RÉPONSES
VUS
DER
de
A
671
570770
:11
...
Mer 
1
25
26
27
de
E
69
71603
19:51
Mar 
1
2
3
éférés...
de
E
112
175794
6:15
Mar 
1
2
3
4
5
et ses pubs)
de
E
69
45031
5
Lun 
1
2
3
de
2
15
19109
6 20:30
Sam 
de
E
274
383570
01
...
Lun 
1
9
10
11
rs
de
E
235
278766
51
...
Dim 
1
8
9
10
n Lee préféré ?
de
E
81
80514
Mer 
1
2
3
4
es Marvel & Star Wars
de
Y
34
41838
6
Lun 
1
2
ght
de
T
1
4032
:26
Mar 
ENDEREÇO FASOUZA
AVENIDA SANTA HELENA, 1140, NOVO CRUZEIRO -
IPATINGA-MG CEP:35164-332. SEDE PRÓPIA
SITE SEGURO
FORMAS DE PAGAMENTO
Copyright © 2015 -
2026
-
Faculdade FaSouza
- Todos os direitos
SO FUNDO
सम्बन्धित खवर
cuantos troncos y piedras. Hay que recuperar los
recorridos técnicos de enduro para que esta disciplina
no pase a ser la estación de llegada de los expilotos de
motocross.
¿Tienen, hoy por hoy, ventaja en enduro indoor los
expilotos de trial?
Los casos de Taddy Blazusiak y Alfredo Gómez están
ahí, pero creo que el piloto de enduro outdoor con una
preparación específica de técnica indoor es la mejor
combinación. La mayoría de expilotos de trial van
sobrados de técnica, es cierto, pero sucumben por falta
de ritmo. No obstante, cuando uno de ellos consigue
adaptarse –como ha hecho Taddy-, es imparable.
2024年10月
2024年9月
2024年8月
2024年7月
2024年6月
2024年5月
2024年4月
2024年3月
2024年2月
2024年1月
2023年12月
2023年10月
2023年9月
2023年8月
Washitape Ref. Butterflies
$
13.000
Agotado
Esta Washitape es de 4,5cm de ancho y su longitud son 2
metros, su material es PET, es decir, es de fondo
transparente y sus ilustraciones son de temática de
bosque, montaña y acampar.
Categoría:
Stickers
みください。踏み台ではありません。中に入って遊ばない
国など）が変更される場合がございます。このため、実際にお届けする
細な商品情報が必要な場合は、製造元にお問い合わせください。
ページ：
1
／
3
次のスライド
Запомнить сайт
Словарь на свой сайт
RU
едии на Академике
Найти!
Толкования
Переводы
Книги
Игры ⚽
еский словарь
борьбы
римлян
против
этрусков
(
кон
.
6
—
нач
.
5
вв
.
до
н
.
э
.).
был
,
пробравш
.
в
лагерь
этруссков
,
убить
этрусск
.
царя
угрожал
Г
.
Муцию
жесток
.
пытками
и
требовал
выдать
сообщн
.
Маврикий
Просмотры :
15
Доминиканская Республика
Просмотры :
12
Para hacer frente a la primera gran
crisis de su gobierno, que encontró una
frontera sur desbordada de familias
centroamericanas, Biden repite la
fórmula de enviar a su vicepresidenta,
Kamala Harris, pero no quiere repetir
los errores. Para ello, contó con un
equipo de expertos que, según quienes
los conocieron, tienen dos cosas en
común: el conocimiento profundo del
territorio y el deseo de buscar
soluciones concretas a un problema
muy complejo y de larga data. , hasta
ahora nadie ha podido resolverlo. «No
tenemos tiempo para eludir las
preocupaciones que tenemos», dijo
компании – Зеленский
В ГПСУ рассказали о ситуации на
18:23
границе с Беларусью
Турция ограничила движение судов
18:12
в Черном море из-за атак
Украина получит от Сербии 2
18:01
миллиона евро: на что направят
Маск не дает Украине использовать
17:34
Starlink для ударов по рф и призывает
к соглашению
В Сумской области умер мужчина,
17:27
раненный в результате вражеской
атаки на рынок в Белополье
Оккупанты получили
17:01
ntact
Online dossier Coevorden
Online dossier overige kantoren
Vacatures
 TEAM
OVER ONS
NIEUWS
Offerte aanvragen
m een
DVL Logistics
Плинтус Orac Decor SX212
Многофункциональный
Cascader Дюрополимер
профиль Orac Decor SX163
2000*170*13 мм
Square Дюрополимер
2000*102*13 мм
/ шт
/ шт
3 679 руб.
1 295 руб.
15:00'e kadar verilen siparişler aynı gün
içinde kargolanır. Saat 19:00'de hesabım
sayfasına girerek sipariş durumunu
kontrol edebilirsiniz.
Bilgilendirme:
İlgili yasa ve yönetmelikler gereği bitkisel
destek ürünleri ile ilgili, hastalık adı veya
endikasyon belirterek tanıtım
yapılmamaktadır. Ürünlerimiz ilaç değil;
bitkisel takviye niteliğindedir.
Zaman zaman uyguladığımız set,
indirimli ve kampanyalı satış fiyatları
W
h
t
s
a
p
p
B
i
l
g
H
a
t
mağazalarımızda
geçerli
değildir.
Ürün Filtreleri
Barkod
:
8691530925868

= = =

Work task:
As the answer, set down only the lines from the data above between the one holding "Offerte aanvragen" and the one holding "yapılmamaktadır. Ürünlerimiz ilaç değil;", inclusive, exactly as they read.

Task response:
Offerte aanvragen
m een
DVL Logistics
Плинтус Orac Decor SX212
Многофункциональный
Cascader Дюрополимер
профиль Orac Decor SX163
2000*170*13 мм
Square Дюрополимер
2000*102*13 мм
/ шт
/ шт
3 679 руб.
1 295 руб.
15:00'e kadar verilen siparişler aynı gün
içinde kargolanır. Saat 19:00'de hesabım
sayfasına girerek sipariş durumunu
kontrol edebilirsiniz.
Bilgilendirme:
İlgili yasa ve yönetmelikler gereği bitkisel
destek ürünleri ile ilgili, hastalık adı veya
endikasyon belirterek tanıtım
yapılmamaktadır. Ürünlerimiz ilaç değil;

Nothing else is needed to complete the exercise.